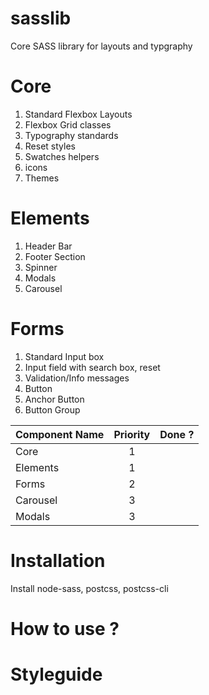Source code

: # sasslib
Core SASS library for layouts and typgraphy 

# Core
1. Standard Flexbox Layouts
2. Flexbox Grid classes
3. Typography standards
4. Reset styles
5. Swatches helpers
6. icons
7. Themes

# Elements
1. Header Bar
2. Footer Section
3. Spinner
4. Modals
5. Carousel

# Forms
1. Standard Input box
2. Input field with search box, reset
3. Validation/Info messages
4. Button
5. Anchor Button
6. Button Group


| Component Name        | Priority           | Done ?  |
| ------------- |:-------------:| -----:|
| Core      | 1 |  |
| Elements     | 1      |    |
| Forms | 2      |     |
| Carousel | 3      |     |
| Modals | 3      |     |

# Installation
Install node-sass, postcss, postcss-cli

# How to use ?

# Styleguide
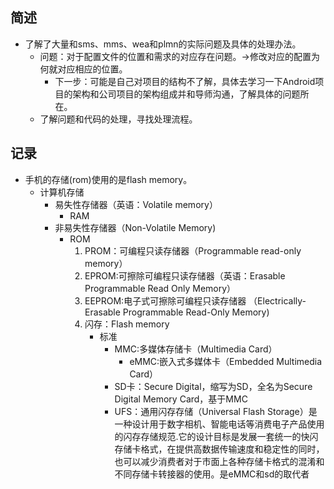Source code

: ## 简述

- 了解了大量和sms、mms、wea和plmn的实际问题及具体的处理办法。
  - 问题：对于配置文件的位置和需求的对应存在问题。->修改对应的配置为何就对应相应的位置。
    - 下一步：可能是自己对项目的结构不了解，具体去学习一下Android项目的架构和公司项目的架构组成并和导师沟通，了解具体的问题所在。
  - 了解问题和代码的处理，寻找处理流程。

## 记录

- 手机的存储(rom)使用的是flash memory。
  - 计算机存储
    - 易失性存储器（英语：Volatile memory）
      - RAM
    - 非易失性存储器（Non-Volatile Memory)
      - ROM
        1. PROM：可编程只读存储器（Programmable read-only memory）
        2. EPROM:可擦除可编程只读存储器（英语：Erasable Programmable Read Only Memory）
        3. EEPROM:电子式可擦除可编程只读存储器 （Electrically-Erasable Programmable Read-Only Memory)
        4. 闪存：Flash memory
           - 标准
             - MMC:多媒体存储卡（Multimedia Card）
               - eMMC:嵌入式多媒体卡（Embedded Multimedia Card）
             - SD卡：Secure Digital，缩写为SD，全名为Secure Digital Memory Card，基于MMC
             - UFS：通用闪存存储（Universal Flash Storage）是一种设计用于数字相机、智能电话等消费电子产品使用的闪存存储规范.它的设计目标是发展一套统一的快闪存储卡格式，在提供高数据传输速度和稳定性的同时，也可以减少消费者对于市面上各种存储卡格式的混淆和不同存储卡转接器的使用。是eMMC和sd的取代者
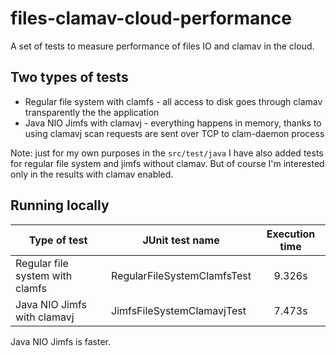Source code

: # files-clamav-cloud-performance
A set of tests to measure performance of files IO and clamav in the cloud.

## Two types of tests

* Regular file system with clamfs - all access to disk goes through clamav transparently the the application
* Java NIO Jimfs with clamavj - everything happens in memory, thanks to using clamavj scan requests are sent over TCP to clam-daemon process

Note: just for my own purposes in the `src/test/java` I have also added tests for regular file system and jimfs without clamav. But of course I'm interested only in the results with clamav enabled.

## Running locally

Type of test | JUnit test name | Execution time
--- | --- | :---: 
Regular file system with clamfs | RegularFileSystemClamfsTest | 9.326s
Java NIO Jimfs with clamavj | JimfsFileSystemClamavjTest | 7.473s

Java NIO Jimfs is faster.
==================================================
### EXERCISE REQUIREMENTS
Every line of the data should be transcribed exactly. Omit the images.

### RESULT FOR THIS TASK
Source code

: # sasslib
Core SASS library for layouts and typgraphy 

# Core
1. Standard Flexbox Layouts
2. Flexbox Grid classes
3. Typography standards
4. Reset styles
5. Swatches helpers
6. icons
7. Themes

# Elements
1. Header Bar
2. Footer Section
3. Spinner
4. Modals
5. Carousel

# Forms
1. Standard Input box
2. Input field with search box, reset
3. Validation/Info messages
4. Button
5. Anchor Button
6. Button Group


| Component Name        | Priority           | Done ?  |
| ------------- |:-------------:| -----:|
| Core      | 1 |  |
| Elements     | 1      |    |
| Forms | 2      |     |
| Carousel | 3      |     |
| Modals | 3      |     |

# Installation
Install node-sass, postcss, postcss-cli

# How to use ?

# Styleguide
Source code

: ## 简述

- 了解了大量和sms、mms、wea和plmn的实际问题及具体的处理办法。
  - 问题：对于配置文件的位置和需求的对应存在问题。->修改对应的配置为何就对应相应的位置。
    - 下一步：可能是自己对项目的结构不了解，具体去学习一下Android项目的架构和公司项目的架构组成并和导师沟通，了解具体的问题所在。
  - 了解问题和代码的处理，寻找处理流程。

## 记录

- 手机的存储(rom)使用的是flash memory。
  - 计算机存储
    - 易失性存储器（英语：Volatile memory）
      - RAM
    - 非易失性存储器（Non-Volatile Memory)
      - ROM
        1. PROM：可编程只读存储器（Programmable read-only memory）
        2. EPROM:可擦除可编程只读存储器（英语：Erasable Programmable Read Only Memory）
        3. EEPROM:电子式可擦除可编程只读存储器 （Electrically-Erasable Programmable Read-Only Memory)
        4. 闪存：Flash memory
           - 标准
             - MMC:多媒体存储卡（Multimedia Card）
               - eMMC:嵌入式多媒体卡（Embedded Multimedia Card）
             - SD卡：Secure Digital，缩写为SD，全名为Secure Digital Memory Card，基于MMC
             - UFS：通用闪存存储（Universal Flash Storage）是一种设计用于数字相机、智能电话等消费电子产品使用的闪存存储规范.它的设计目标是发展一套统一的快闪存储卡格式，在提供高数据传输速度和稳定性的同时，也可以减少消费者对于市面上各种存储卡格式的混淆和不同存储卡转接器的使用。是eMMC和sd的取代者
Source code

: # files-clamav-cloud-performance
A set of tests to measure performance of files IO and clamav in the cloud.

## Two types of tests

* Regular file system with clamfs - all access to disk goes through clamav transparently the the application
* Java NIO Jimfs with clamavj - everything happens in memory, thanks to using clamavj scan requests are sent over TCP to clam-daemon process

Note: just for my own purposes in the `src/test/java` I have also added tests for regular file system and jimfs without clamav. But of course I'm interested only in the results with clamav enabled.

## Running locally

Type of test | JUnit test name | Execution time
--- | --- | :---: 
Regular file system with clamfs | RegularFileSystemClamfsTest | 9.326s
Java NIO Jimfs with clamavj | JimfsFileSystemClamavjTest | 7.473s

Java NIO Jimfs is faster.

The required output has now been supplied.